Strictly speaking, the mutable case can reallocate on each push call, and the allocation is probably by far the most expensive part of the PathBuf creation anyway, so it's likely that you won't see any actual difference. We can try and measure this, of course.


Are there other ways to do this, e.g. that result in a single allocation?

The two options I presented in my post are just that: two ways I know how to do it. They're not by any means intended to be definitive. If Rust has an idiomatic, zero-cost abstraction for efficiently concatenating paths, I'd love to hear about it.

Re-allocation, even for super long paths, from push operations should benefit from the same kind of exponential growing strategy that makes pushing to Vec (or String) efficient (amortized constant time complexity). Realistically, I cannot imagine how path concatenation could ever be in code performance critical enough so that this (constant factor) overhead over allocating the right amount to begin with would be relevant.

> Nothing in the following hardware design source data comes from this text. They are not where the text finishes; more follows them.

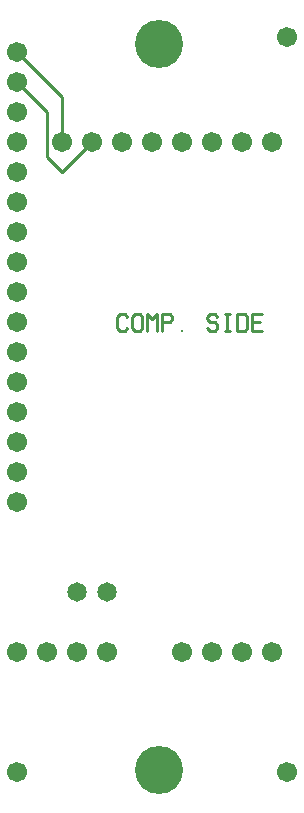
<source format=gtl>
%MOIN*%
%FSLAX25Y25*%
G04 D10 used for Character Trace; *
G04     Circle (OD=.01000) (No hole)*
G04 D11 used for Power Trace; *
G04     Circle (OD=.06700) (No hole)*
G04 D12 used for Signal Trace; *
G04     Circle (OD=.01100) (No hole)*
G04 D13 used for Via; *
G04     Circle (OD=.05800) (Round. Hole ID=.02800)*
G04 D14 used for Component hole; *
G04     Circle (OD=.06500) (Round. Hole ID=.03500)*
G04 D15 used for Component hole; *
G04     Circle (OD=.06700) (Round. Hole ID=.04300)*
G04 D16 used for Component hole; *
G04     Circle (OD=.08100) (Round. Hole ID=.05100)*
G04 D17 used for Component hole; *
G04     Circle (OD=.08900) (Round. Hole ID=.05900)*
G04 D18 used for Component hole; *
G04     Circle (OD=.11300) (Round. Hole ID=.08300)*
G04 D19 used for Component hole; *
G04     Circle (OD=.16000) (Round. Hole ID=.13000)*
G04 D20 used for Component hole; *
G04     Circle (OD=.18300) (Round. Hole ID=.15300)*
G04 D21 used for Component hole; *
G04     Circle (OD=.22291) (Round. Hole ID=.19291)*
%ADD10C,.01000*%
%ADD11C,.06700*%
%ADD12C,.01100*%
%ADD13C,.05800*%
%ADD14C,.06500*%
%ADD15C,.06700*%
%ADD16C,.08100*%
%ADD17C,.08900*%
%ADD18C,.11300*%
%ADD19C,.16000*%
%ADD20C,.18300*%
%ADD21C,.22291*%
%IPPOS*%
%LPD*%
G90*X0Y0D02*D15*X10000Y15000D03*X40000Y55000D03*  
X30000D03*X20000D03*X10000D03*D19*X57300Y15900D03*
D15*X65000Y55000D03*D14*X40000Y75000D03*X30000D03*
D15*X75000Y55000D03*X85000D03*X95000D03*          
X100000Y15000D03*X10000Y105000D03*Y115000D03*     
Y125000D03*Y135000D03*Y145000D03*Y155000D03*D10*  
X46674Y163086D02*X45837Y162129D01*X44163D01*      
X43326Y163086D01*Y166914D01*X44163Y167871D01*     
X45837D01*X46674Y166914D01*X51674Y163086D02*      
X50837Y162129D01*X49163D01*X48326Y163086D01*      
Y166914D01*X49163Y167871D01*X50837D01*            
X51674Y166914D01*Y163086D01*X53326Y162129D02*     
Y167871D01*X55000Y165957D01*X56674Y167871D01*     
Y162129D01*X58326D02*Y167871D01*X60837D01*        
X61674Y166914D01*Y165957D01*X60837Y165000D01*     
X58326D01*X65000Y162129D03*X76674Y166914D02*      
X75837Y167871D01*X74163D01*X73326Y166914D01*      
Y165957D01*X74163Y165000D01*X75837D01*            
X76674Y164043D01*Y163086D01*X75837Y162129D01*     
X74163D01*X73326Y163086D01*X80000Y162129D02*      
Y167871D01*X79163Y162129D02*X80837D01*            
X79163Y167871D02*X80837D01*X83326Y162129D02*      
Y167871D01*X85837D01*X86674Y166914D01*Y163086D01* 
X85837Y162129D01*X83326D01*X91674D02*X88326D01*   
Y167871D01*X91674D01*X88326Y165000D02*X90837D01*  
D15*X10000D03*Y175000D03*Y185000D03*Y195000D03*   
Y205000D03*D12*X25000Y215000D02*X35000Y225000D01* 
D15*D03*D12*X25000Y215000D02*X20000Y220000D01*    
Y235000D01*X10000Y245000D01*D15*D03*Y255000D03*   
D12*X25000Y240000D01*Y225000D01*D15*D03*          
X10000Y235000D03*Y225000D03*Y215000D03*           
X45000Y225000D03*X55000D03*D19*X57300Y257900D03*  
D15*X65000Y225000D03*X75000D03*X85000D03*         
X95000D03*X100000Y260000D03*M02*                  

</source>
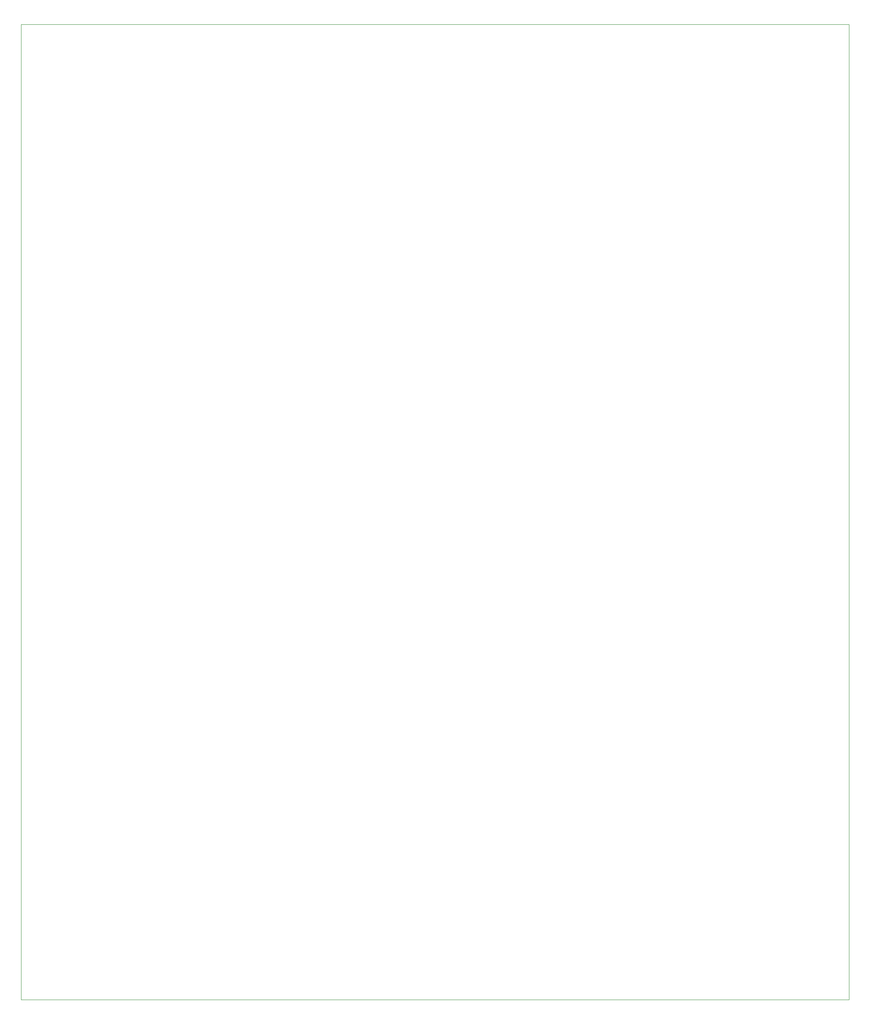
<source format=gbr>
G04 #@! TF.GenerationSoftware,KiCad,Pcbnew,(5.1.2)-2*
G04 #@! TF.CreationDate,2019-10-25T23:49:29+03:00*
G04 #@! TF.ProjectId,JLH,4a4c482e-6b69-4636-9164-5f7063625858,rev?*
G04 #@! TF.SameCoordinates,Original*
G04 #@! TF.FileFunction,Profile,NP*
%FSLAX46Y46*%
G04 Gerber Fmt 4.6, Leading zero omitted, Abs format (unit mm)*
G04 Created by KiCad (PCBNEW (5.1.2)-2) date 2019-10-25 23:49:29*
%MOMM*%
%LPD*%
G04 APERTURE LIST*
%ADD10C,0.050000*%
G04 APERTURE END LIST*
D10*
X20000000Y-226000000D02*
X20000000Y-26000000D01*
X190000000Y-226000000D02*
X20000000Y-226000000D01*
X190000000Y-26000000D02*
X190000000Y-226000000D01*
X190000000Y-26000000D02*
X20000000Y-26000000D01*
M02*

</source>
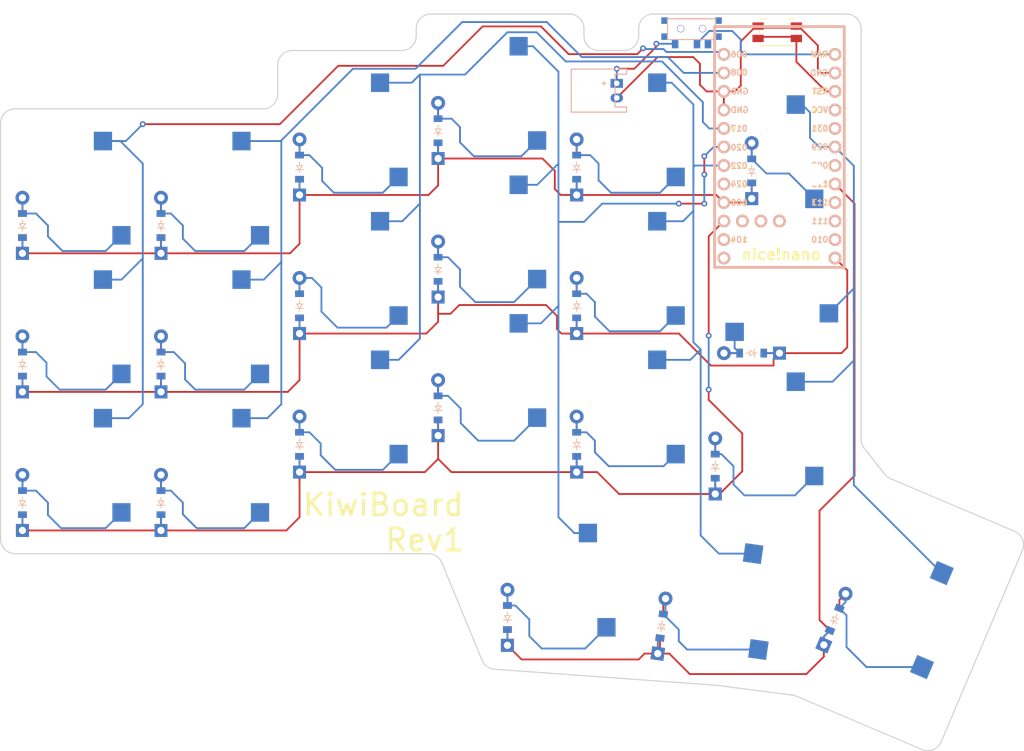
<source format=kicad_pcb>
(kicad_pcb
	(version 20240108)
	(generator "pcbnew")
	(generator_version "8.0")
	(general
		(thickness 1.6)
		(legacy_teardrops no)
	)
	(paper "A3")
	(title_block
		(title "left")
		(rev "v1.0.0")
		(company "Unknown")
	)
	(layers
		(0 "F.Cu" signal)
		(31 "B.Cu" signal)
		(32 "B.Adhes" user "B.Adhesive")
		(33 "F.Adhes" user "F.Adhesive")
		(34 "B.Paste" user)
		(35 "F.Paste" user)
		(36 "B.SilkS" user "B.Silkscreen")
		(37 "F.SilkS" user "F.Silkscreen")
		(38 "B.Mask" user)
		(39 "F.Mask" user)
		(40 "Dwgs.User" user "User.Drawings")
		(41 "Cmts.User" user "User.Comments")
		(42 "Eco1.User" user "User.Eco1")
		(43 "Eco2.User" user "User.Eco2")
		(44 "Edge.Cuts" user)
		(45 "Margin" user)
		(46 "B.CrtYd" user "B.Courtyard")
		(47 "F.CrtYd" user "F.Courtyard")
		(48 "B.Fab" user)
		(49 "F.Fab" user)
	)
	(setup
		(pad_to_mask_clearance 0.05)
		(allow_soldermask_bridges_in_footprints no)
		(pcbplotparams
			(layerselection 0x00010fc_ffffffff)
			(plot_on_all_layers_selection 0x0000000_00000000)
			(disableapertmacros no)
			(usegerberextensions no)
			(usegerberattributes yes)
			(usegerberadvancedattributes yes)
			(creategerberjobfile yes)
			(dashed_line_dash_ratio 12.000000)
			(dashed_line_gap_ratio 3.000000)
			(svgprecision 4)
			(plotframeref no)
			(viasonmask no)
			(mode 1)
			(useauxorigin no)
			(hpglpennumber 1)
			(hpglpenspeed 20)
			(hpglpendiameter 15.000000)
			(pdf_front_fp_property_popups yes)
			(pdf_back_fp_property_popups yes)
			(dxfpolygonmode yes)
			(dxfimperialunits yes)
			(dxfusepcbnewfont yes)
			(psnegative no)
			(psa4output no)
			(plotreference yes)
			(plotvalue yes)
			(plotfptext yes)
			(plotinvisibletext no)
			(sketchpadsonfab no)
			(subtractmaskfromsilk no)
			(outputformat 1)
			(mirror no)
			(drillshape 1)
			(scaleselection 1)
			(outputdirectory "")
		)
	)
	(net 0 "")
	(net 1 "P006")
	(net 2 "ColA_Row1")
	(net 3 "ColA_Row2")
	(net 4 "ColA_Row3")
	(net 5 "P008")
	(net 6 "ColB_Row1")
	(net 7 "ColB_Row2")
	(net 8 "ColB_Row3")
	(net 9 "P017")
	(net 10 "ColC_Row1")
	(net 11 "ColC_Row2")
	(net 12 "ColC_Row3")
	(net 13 "P020")
	(net 14 "ColD_Row1")
	(net 15 "ColD_Row2")
	(net 16 "ColD_Row3")
	(net 17 "P022")
	(net 18 "ColE_Row1")
	(net 19 "ColE_Row2")
	(net 20 "ColE_Row3")
	(net 21 "P029")
	(net 22 "ColF_Row1")
	(net 23 "ColF_Row3")
	(net 24 "ColD_Row0")
	(net 25 "ColE_Row0")
	(net 26 "ColF_Row0")
	(net 27 "ColF_Row2")
	(net 28 "RAW")
	(net 29 "GND")
	(net 30 "RST")
	(net 31 "VCC")
	(net 32 "P031")
	(net 33 "P002")
	(net 34 "P115")
	(net 35 "P113")
	(net 36 "P111")
	(net 37 "P010")
	(net 38 "P009")
	(net 39 "P024")
	(net 40 "P100")
	(net 41 "P011")
	(net 42 "P104")
	(net 43 "P106")
	(net 44 "P101")
	(net 45 "P102")
	(net 46 "P107")
	(net 47 "pos")
	(footprint "E73:SPDT_C128955" (layer "F.Cu") (at 133.25 99.5))
	(footprint "ComboDiode" (layer "F.Cu") (at 60.5 164.5 90))
	(footprint "ComboDiode" (layer "F.Cu") (at 60.5 145.5 90))
	(footprint "MX" (layer "F.Cu") (at 126 152 -90))
	(footprint "ComboDiode" (layer "F.Cu") (at 152.878013 180.500185 67))
	(footprint "MX" (layer "F.Cu") (at 145 117 -90))
	(footprint "MX" (layer "F.Cu") (at 88 133 -90))
	(footprint "ComboDiode" (layer "F.Cu") (at 98.5 151.5 90))
	(footprint "MX" (layer "F.Cu") (at 138.192458 178.148055 -98))
	(footprint "MX" (layer "F.Cu") (at 50 160 -90))
	(footprint "ComboDiode" (layer "F.Cu") (at 129.148901 181.42129 82))
	(footprint "MX" (layer "F.Cu") (at 88 114 -90))
	(footprint "MX" (layer "F.Cu") (at 126 133 -90))
	(footprint "ComboDiode" (layer "F.Cu") (at 79.5 137.5 90))
	(footprint "MX" (layer "F.Cu") (at 107 109 -90))
	(footprint "MX" (layer "F.Cu") (at 107 147 -90))
	(footprint "ComboDiode" (layer "F.Cu") (at 141.5 119 90))
	(footprint "ComboDiode" (layer "F.Cu") (at 60.5 126.5 90))
	(footprint "JST_PH_S2B-PH-K_02x2.00mm_Angled" (layer "F.Cu") (at 123 108 -90))
	(footprint "MX" (layer "F.Cu") (at 107 128 -90))
	(footprint "ComboDiode" (layer "F.Cu") (at 98.5 132.5 90))
	(footprint "ComboDiode" (layer "F.Cu") (at 41.5 164.5 90))
	(footprint "MX" (layer "F.Cu") (at 50 141 -90))
	(footprint "ComboDiode" (layer "F.Cu") (at 41.5 126.5 90))
	(footprint "ComboDiode" (layer "F.Cu") (at 117.5 137.5 90))
	(footprint "ComboDiode" (layer "F.Cu") (at 79.5 156.5 90))
	(footprint "ComboDiode" (layer "F.Cu") (at 108 180.25 90))
	(footprint "nice_nano" (layer "F.Cu") (at 145.3 117 -90))
	(footprint "MX" (layer "F.Cu") (at 145 136 180))
	(footprint "Panasonic_EVQPUL_EVQPUC" (layer "F.Cu") (at 145 100))
	(footprint "ComboDiode" (layer "F.Cu") (at 136.5 159.5 90))
	(footprint "ComboDiode" (layer "F.Cu") (at 79.5 118.5 90))
	(footprint "MX" (layer "F.Cu") (at 162.460594 179.679128 -113))
	(footprint "MX" (layer "F.Cu") (at 69 160 -90))
	(footprint "ComboDiode" (layer "F.Cu") (at 117.5 118.5 90))
	(footprint "MX" (layer "F.Cu") (at 69 122 -90))
	(footprint "MX" (layer "F.Cu") (at 126 114 -90))
	(footprint "MX" (layer "F.Cu") (at 69 141 -90))
	(footprint "ComboDiode" (layer "F.Cu") (at 41.5 145.5 90))
	(footprint "MX" (layer "F.Cu") (at 116.5 175.75 -90))
	(footprint "ComboDiode"
		(layer "F.Cu")
		(uuid "d10b2143-a34d-41e6-bc8a-6c41b19c3662")
		(at 98.5 113.5 90)
		(property "Reference" "D12"
			(at 0 0 0)
			(layer "F.SilkS")
			(hide yes)
			(uuid "15139566-b904-4a2d-9818-de2827534b1f")
			(effects
				(font
					(size 1.27 1.27)
					(thickness 0.15)
				)
			)
		)
		(property "Value" ""
			(at 0 0 0)
			(layer "F.SilkS")
			(hide yes)
			(uuid "ab1fef43-1d27-4d24-a6c9-8cd8b78425b4")
			(effects
				(font
					(size 1.27 1.27)
					(thickness 0.15)
				)
			)
		)
		(property "Footprint" ""
			(at 0 0 90)
			(layer "F.Fab")
			(hide yes)
			(uuid "41f4ce95-4525-4e92-bdc3-04e21a652104")
			(effects
				(font
					(size 1.27 1.27)
					(thickness 0.15)
				)
			)
		)
		(property "Datasheet" ""
			(at 0 0 90)
			(layer "F.Fab")
			(hide yes)
			(uuid "5cf23e4d-0293-46b0-89da-33897811597a")
			(effects
				(font
					(size 1.27 1.27)
					(thickness 0.15)
				)
			)
		)
		(property "Description" ""
			(at 0 0 90)
			(layer "F.Fab")
			(hide yes)
			(uuid "40a2a4bb-f00a-49a7-a3a8-66967bcf590c")
			(effects
				(font
					(size 1.27 1.27)
					(thickness 0.15)
				)
			)
		)
		(attr through_hole)
		(fp_line
			(start 0.25 -0.4)
			(end 0.25 0.4)
			(stroke
				(width 0.1)
				(type solid)
			)
			(layer "B.SilkS")
			(uuid "6605ebe1-8f96-4cc4-b89b-d75915fe04d7")
		)
		(fp_line
			(start 0.25 0)
			(end 0.75 0)
			(stroke
				(width 0.1)
				(type solid)
			)
			(layer "B.SilkS")
			(uuid "4518ee1c-3cdf-45f1-98e9-21d03f6ce41c")
		)
		(fp_line
			(start -0.35 0)
			(end -0.35 -0.55)
			(stroke
				(width 0.1)
				(type solid)
			)
			(layer "B.SilkS")
			(uuid "3648108b-3767-4740-ae13-2c2890624edb")
		)
		(fp_line
			(start -0.35 0)
			(end 0.25 -0.4)
			(stroke
				(width 0.1)
				(type solid)
			)
			(layer "B.SilkS")
			(uuid "f268a08e-4fc7-4c40-b250-967432f14e4a")
		)
		(fp_line
			(start -0.35 0)
			(end -0.35 0.55)
			(stroke
				(width 0.1)
				(type solid)
			)
			(layer "B.SilkS")
			(uuid "8b719916-8384-4b7d-aa82-bd17b3075f98")
		)
		(fp_line
			(start -0.75 0)
			(end -0.35 0)
			(stroke
				(width 0.1)
				(type solid)
			)
			(layer "B.SilkS")
			(uuid "09a008d5-f6d4-4871-940e-2b37665fd2c2")
		)
		(fp_line
			(start 0.25 0.4)
			(end -0.35 0)
			(stroke
				(width 0.1)
				(type solid)
			)
			(layer "B.SilkS")
			(uuid "3b8e2ee2-f04e-489d-a385-f456b6a966f4")
		)
		(fp_line
			(start 0.25 -0.4)
			(end 0.25 0.4)
			(stroke
				(width 0.1)
				(type solid)
			)
			(layer "F.SilkS")
			(uuid "f9a248b3-76df-4a1f-8712-454b486a1796")
		)
		(fp_line
			(start 0.25 0)
			(end 0.75 0)
			(stroke
				(width 0.1)
				(type solid)
			)
			(layer "F.SilkS")
			(uuid "1a6e1ff8-fd33-4ef0-8442-f3c71a44ec91")
		)
		(fp_line
			(start -0.35 0)
			(end -0.35 -0.55)
			(stroke
				(width 0.1)
				(type solid)
			)
			(layer "F.SilkS")
			(uuid "5920c328-e273-4eb2-ba3a-f5ca842f6a99")
		)
		(fp_line
			(start -0.35 0)
			(end 0.25 -0.4)
			(stroke
				(width 0.1)
				(type solid)
			)
			(layer "F.SilkS")
			(uuid "a60ca5d6-dd39-4dcd-bcc0-67b437d62661")
		)
		(fp_line
			(start -0.35 0)
			(end -0.35 0.55)
			(stroke
				(width 0.1)
				(type solid)
			)
			(layer "F.SilkS")
			(uuid "2d1d893b-74eb-40e0-a8a1-4a066f579c15")
		)
		(fp_line
			(start -0.75 0)
			(end -0.35 0)
			(stroke
				(width 0.1)
				(type solid)
			)
			(layer "F.SilkS")
			(uuid "3bc0f419-bb6e-45d4-bdfb-a35928a0c3cb")
		)
		(fp_line
			(start 0.25 0
... [95486 chars truncated]
</source>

As for convenience and avoiding handling a mutable variable yourself, one option I haven’t seen mentioned yet, and which is equivalent to method_1 (as it’s literally implemented as .push in a loop) is to use from_iter:

fn method_1_alt(root: impl AsRef<Path>) -> PathBuf {

Of course, this still doesn’t support starting with any pre-existing PathBuf re-using potentially pre-existing spare capacity; but even then, for pushing multiple parts at once, .extend can be nicer to write than multiple single .pushes, e.g.:

fn another_method(root: impl Into<PathBuf>) -> PathBuf {
    let mut path = root.into();
    path.extend(["directory_a", "file_b.whatever"]);

pathbuf has try_reserve(), which you can use to preallocate enough space for all path component (plus slashes). This will make push cheap.

Sadly, there isn't a standard generic trait for taking either &Path, or PathBuf and avoiding extra realloc when reserving capacity.

With impl AsRef you won't be able to reuse existing PathBuf. impl Into<PathBuf> is slightly better for reuse, but given &Path it will allocate, so you'll get alloc + realloc on reserving, but that still might be cheap with a right memory allocator.